3.5. Cloud Optical Thickness

[14] The cloud optical thickness is here derived using the Molecular Integration (MI) method starting from the lidar backscatter signal [Cadet et al., 2005]. Cloud optical thickness derived from lidar measurement is affected by the significant extinction of the lidar beam in its path through the medium, and in most situations, one must take into account multiple scattering. Some typical values of multiple scattering factor η, as given by Chen et al. [2002] are η = 0.58 for COT = 1 and η = 0.95 for COT = 0.1. Sassen and Comstock [2001] assume that the multiple scattering factor is of 0.9 for subvisible cirrus clouds, of 0.8 for relatively thick clouds, and of 0.6 to 0.7 for optically thick clouds. For this study, we consider Chen et al.'s [2002] parametric equation which accounted for a major part of the multiple scattering effect on the COT retrievals.

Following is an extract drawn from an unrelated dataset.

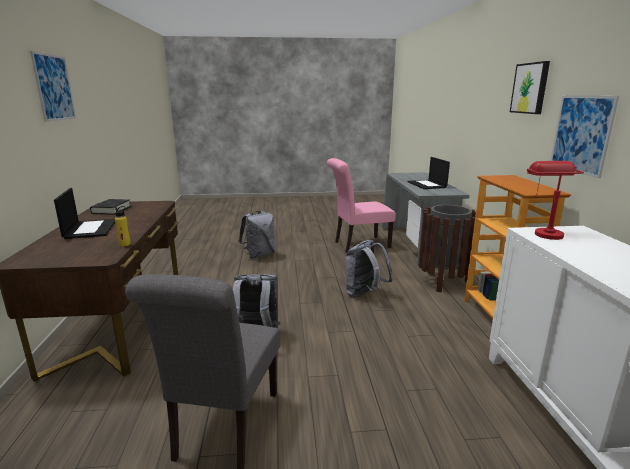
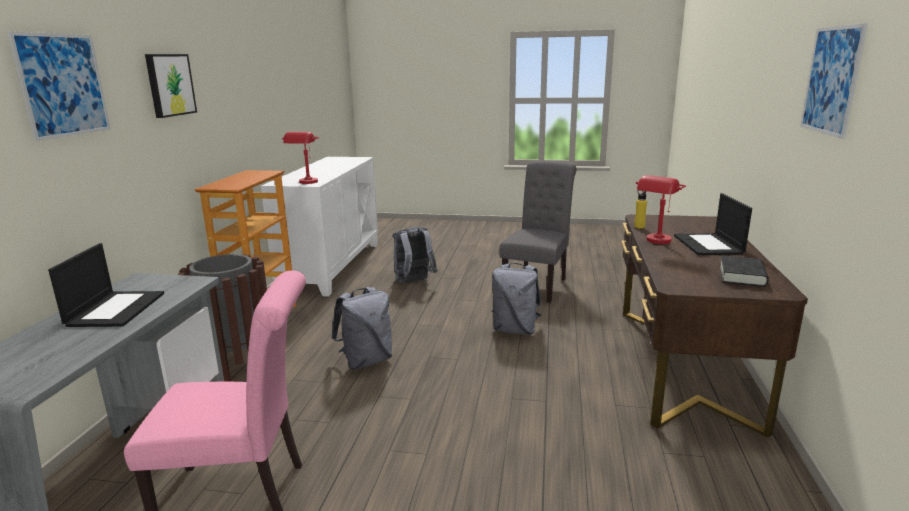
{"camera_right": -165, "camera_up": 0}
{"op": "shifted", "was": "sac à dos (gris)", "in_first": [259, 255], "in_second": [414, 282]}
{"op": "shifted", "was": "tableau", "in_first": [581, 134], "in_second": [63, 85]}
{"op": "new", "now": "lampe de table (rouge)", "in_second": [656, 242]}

[15] A major upgrade of the Raman lidar occurred in 2004 which induced a significant improvement especially for the signal to noise ratio and so could have a strong impact on the cloud optical thickness retrievals. We decide to analysis separately the “old” and the “new” COT retrieval for the Raman lidar. The “old” (and the “new”) RL COT are larger than the MPL retrievals: 55% (40%) of clouds are thick (i.e., COT > 0.3) for RL and only 20% for MPL; 41% (53%) are semi-transparent clouds (i.e., 0.03 < COT < 0.3) for RL and almost 66% for MPL and finally 4% (7%) are subvisible clouds (i.e., COT < 0.03) for RL and 14% for MPL. These statistics are biased by the much better sensitivity of the Raman lidar to the lowest and optically thickest clouds (the RL pulse energy is 30000 times bigger than the MPL). However, the 2004 upgrade does not modulate significantly the ratio thick/subvisible/thin clouds although the signal to noise ratio is much better. For the clouds below 5 km high, the relative occurrence of the optically thick cloud reaches 80% 68%) for RL and only 40% for MPL, hence a difference of 40% (28%) against 35% (20%) for all clouds.

4. Conclusions

[16] This first study allows us to precisely quantify the agreement between two lidars in using only one algorithm named STRAT [Morille et al., 2007]. The major conclusions are:

[17] 1. The MPL has a limited range compared to the RL and this creates difficulties in the detection of high clouds, especially during daytime and summer periods: 2 km bias appeared for high cloud.

[18] 2. During the winter period, the shortwave cloud fraction compares well with the lidar method because it is likely dominated by low-level stratus, which is generally totally overcast, particularly in the morning hours. During the summer, the radiative flux analysis shows less cloud fraction because it is not sensitive to thin cirrus (optical thickness smaller than 0.15), which is more prevalent in the spring/summer months.

[19] 3. 50% of all clouds have a moderate cloud optical thickness (COT > 0.3) for Raman lidar against only 20% for micropulse lidar due to the lack of sensitivity for high altitude clouds.

[20] Basically, users of ARM MPL data should be aware that during daylight hours the increased noise from solar scattering at the lidar wavelength in essence poses a significant limit on the height of clouds that can be detected. Thus one must exercise caution in using MPL-generated cloud statistics as “truth” especially for high cloud occurrence, as it will be underestimated.

[21] Future work consists in quantifying the cloud properties over ARM TWP and ARM NSA sites derived from MPL lidar and STRAT algorithm.

Acknowledgments

[22] The authors would like to thank the Centre National de la Recherche Scientifique (CNRS) and the Pacific Northwest National Laboratory (PNNL) for their support in this study. The authors from PNNL acknowledge the support of the Climate Change Research Division of the U.S. Department of Energy as part of the Atmospheric Radiation Measurement (ARM) and Atmospheric System Research (ASR) Programs. We extend our acknowledgments to the technical and computer staff of each observatory for taking the observations and making the data set easily accessible. The authors are grateful to the anonymous reviewers for their useful comments.

[23] The Editor would like to thank the two anonymous reviewers for their assistance in evaluating this paper.